** Problem description **
Out of the material that follows, write out exactly the lines from the line with "pc had a cracked" to the line with "I tried multiple", both ends included, and no others.
++++ Records to use
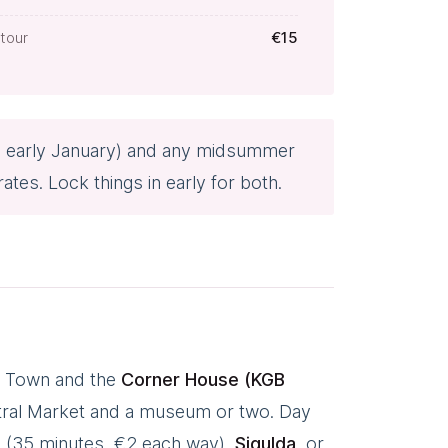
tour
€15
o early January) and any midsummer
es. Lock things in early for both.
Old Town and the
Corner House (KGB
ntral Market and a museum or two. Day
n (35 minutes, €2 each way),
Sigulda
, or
++++++++
++++ Records to use
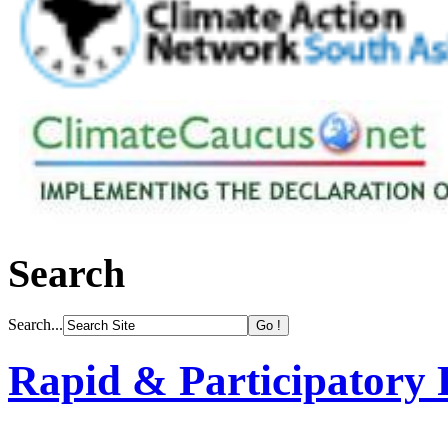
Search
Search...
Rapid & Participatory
++++++++
++++ Records to use
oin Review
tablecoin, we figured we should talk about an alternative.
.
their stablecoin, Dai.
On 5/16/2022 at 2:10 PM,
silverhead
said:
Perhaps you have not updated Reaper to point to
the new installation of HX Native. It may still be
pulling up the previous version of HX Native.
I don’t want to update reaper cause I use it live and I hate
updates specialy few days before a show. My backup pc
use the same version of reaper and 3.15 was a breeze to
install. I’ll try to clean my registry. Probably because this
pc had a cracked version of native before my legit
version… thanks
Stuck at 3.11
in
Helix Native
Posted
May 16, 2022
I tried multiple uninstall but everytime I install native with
++++++++
** Result **
pc had a cracked version of native before my legit
version… thanks
Stuck at 3.11
in
Helix Native
Posted
May 16, 2022
I tried multiple uninstall but everytime I install native with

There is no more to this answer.